Powell sells muni holdings as new Fed ethics rules take effect

Federal Reserve Chair Jerome Powell recently sold more than $1 million of municipal bonds issued by various entities across the U.S. as tough new ethics rules took effect for central bank officials in the wake of a trading scandal last year.

The 22 separate transactions on June 30, with a total value ranging from about $1.2 million to $2.5 million, were detailed in a disclosure dated July 1 and published Thursday by the U.S. Office of Government Ethics.

Powell’s sales came at the early end of the 12 months that Fed officials have to dispose of prohibited holdings under the new rules, which were adopted in February and went into effect on May 1.

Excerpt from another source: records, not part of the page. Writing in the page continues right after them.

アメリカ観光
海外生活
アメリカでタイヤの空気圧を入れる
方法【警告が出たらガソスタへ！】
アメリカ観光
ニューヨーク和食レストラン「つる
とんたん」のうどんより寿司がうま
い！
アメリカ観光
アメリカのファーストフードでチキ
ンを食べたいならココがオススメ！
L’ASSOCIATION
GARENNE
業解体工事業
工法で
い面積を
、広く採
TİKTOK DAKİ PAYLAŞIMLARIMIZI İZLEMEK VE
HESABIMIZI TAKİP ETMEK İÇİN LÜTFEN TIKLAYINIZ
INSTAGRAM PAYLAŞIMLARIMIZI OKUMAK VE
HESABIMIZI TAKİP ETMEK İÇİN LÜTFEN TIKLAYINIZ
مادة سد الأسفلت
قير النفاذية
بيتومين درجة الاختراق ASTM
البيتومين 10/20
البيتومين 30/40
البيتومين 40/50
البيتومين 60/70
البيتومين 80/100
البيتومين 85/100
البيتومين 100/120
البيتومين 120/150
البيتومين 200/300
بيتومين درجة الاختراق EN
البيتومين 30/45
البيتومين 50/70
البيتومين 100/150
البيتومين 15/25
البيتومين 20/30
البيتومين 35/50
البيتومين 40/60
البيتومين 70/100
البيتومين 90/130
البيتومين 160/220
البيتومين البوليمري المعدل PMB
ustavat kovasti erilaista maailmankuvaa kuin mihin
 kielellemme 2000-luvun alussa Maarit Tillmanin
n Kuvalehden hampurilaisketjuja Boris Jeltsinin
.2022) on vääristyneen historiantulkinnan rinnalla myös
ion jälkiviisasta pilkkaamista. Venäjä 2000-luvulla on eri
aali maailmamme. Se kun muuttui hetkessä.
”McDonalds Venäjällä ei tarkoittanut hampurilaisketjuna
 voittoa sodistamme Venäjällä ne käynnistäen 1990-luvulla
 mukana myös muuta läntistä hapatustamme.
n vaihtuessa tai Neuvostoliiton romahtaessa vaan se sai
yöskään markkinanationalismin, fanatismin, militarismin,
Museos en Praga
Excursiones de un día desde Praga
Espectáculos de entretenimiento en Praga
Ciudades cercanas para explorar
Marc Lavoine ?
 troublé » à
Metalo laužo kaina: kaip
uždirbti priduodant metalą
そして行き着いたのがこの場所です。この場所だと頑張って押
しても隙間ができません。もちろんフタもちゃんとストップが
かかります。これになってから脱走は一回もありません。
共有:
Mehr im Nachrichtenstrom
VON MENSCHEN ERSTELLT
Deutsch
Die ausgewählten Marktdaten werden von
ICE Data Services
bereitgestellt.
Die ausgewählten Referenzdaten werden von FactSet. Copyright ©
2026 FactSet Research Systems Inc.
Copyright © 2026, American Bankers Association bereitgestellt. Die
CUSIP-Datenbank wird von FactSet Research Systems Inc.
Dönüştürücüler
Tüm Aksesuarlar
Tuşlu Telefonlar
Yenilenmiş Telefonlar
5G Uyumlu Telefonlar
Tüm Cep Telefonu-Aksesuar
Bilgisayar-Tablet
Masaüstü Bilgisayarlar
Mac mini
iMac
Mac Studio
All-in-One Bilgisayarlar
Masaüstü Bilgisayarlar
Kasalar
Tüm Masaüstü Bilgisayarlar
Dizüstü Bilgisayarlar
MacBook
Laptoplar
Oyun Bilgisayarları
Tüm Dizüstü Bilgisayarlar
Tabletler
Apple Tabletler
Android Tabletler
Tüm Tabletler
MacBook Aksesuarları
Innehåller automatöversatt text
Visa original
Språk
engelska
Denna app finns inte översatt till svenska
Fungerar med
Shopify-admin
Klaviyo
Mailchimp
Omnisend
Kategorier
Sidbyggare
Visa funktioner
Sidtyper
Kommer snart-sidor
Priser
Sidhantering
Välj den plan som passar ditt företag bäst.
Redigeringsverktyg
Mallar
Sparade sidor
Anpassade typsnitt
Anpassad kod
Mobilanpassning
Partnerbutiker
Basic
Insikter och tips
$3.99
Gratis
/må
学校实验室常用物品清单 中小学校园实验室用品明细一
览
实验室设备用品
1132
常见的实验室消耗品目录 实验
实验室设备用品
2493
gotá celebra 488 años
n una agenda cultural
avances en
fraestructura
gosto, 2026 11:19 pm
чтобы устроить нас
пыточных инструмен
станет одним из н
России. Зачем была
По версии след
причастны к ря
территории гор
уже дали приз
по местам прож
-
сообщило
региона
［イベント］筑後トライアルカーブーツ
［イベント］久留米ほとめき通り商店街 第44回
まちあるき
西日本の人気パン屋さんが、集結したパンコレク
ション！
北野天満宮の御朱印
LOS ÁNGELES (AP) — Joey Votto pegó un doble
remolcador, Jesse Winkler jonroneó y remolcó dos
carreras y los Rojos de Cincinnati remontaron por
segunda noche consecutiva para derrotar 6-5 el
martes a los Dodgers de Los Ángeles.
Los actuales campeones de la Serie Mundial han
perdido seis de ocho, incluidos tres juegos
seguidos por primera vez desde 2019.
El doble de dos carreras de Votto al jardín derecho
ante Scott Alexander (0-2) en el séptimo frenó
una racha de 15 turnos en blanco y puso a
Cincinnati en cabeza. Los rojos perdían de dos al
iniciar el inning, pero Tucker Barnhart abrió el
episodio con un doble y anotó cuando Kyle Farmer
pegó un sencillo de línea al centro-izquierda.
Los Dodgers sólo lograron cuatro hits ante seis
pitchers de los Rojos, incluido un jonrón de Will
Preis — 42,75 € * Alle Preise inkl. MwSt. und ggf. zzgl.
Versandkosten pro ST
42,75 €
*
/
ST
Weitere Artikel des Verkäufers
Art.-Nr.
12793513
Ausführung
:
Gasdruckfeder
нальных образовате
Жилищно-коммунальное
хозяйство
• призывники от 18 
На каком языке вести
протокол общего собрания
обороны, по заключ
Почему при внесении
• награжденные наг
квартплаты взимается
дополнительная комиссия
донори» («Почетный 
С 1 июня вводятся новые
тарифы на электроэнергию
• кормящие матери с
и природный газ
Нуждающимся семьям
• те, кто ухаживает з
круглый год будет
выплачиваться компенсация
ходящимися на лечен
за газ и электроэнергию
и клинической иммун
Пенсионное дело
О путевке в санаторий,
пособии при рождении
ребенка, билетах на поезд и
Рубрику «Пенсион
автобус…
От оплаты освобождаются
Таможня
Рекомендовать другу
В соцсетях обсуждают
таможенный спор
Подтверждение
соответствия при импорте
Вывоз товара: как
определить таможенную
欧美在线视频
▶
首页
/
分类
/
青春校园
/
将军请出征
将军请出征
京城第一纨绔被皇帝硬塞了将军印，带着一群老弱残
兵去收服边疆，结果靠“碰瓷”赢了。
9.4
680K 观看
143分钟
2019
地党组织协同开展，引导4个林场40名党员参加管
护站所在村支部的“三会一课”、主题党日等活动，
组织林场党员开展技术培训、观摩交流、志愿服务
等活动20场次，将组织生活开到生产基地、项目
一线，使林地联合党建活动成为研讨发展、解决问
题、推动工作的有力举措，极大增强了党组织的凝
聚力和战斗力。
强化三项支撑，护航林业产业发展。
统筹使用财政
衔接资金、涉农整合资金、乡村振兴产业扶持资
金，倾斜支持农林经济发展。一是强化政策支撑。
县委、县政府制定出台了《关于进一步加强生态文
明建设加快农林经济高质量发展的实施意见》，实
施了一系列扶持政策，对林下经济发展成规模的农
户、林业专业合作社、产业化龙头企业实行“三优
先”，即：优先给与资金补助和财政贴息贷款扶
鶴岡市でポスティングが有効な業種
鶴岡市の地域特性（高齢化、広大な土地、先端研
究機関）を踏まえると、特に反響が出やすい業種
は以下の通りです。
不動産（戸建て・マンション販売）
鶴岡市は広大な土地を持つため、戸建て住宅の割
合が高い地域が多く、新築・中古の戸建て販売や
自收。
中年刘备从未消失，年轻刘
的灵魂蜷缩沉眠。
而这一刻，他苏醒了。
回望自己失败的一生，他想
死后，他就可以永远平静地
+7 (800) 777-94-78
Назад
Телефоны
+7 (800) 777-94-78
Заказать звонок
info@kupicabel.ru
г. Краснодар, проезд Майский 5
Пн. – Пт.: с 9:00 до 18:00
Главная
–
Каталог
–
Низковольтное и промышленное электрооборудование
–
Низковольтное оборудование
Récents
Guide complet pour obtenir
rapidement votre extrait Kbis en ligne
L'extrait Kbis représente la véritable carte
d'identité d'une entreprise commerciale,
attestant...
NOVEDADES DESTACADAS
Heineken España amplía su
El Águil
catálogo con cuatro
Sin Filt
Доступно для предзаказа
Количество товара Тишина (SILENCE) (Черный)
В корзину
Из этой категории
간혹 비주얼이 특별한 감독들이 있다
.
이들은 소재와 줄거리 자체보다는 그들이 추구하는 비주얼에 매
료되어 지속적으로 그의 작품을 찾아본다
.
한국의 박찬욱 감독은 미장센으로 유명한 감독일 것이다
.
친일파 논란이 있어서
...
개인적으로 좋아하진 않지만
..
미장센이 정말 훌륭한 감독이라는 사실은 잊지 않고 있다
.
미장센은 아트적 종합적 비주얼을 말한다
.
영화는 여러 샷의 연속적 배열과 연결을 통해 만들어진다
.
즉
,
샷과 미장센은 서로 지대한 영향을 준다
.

Read More: Fed Watchdog Clears Powell, Clarida in Trading Scandal Probe

Powell introduced the measures to avoid a repeat of the ethics scandal that engulfed the Fed in 2021. Revelations emerged on the unusual trading activities of some senior officials the year before as the central bank took emergency action to shield the U.S. economy from the spread of COVID-19.

A Fed spokesperson said the central bank didn’t immediately have a comment. Powell had previously committed to making the divestments within 90 days of his confirmation for a second term as chair by the Senate, which happened on May 12.

The Fed’s inspector general, Mark Bialek, announced last week that he had cleared Powell and former Vice Chair Richard Clarida’s trading activity, saying they had not broken any rules, but a probe into the former heads of the Dallas and Boston regional Fed banks remained open.

Then-Boston Fed President Eric Rosengren and his Dallas counterpart, Robert Kaplan, stepped down last year after questions were raised about their trading activity during 2020. Rosengren cited ill health in announcing his early retirement.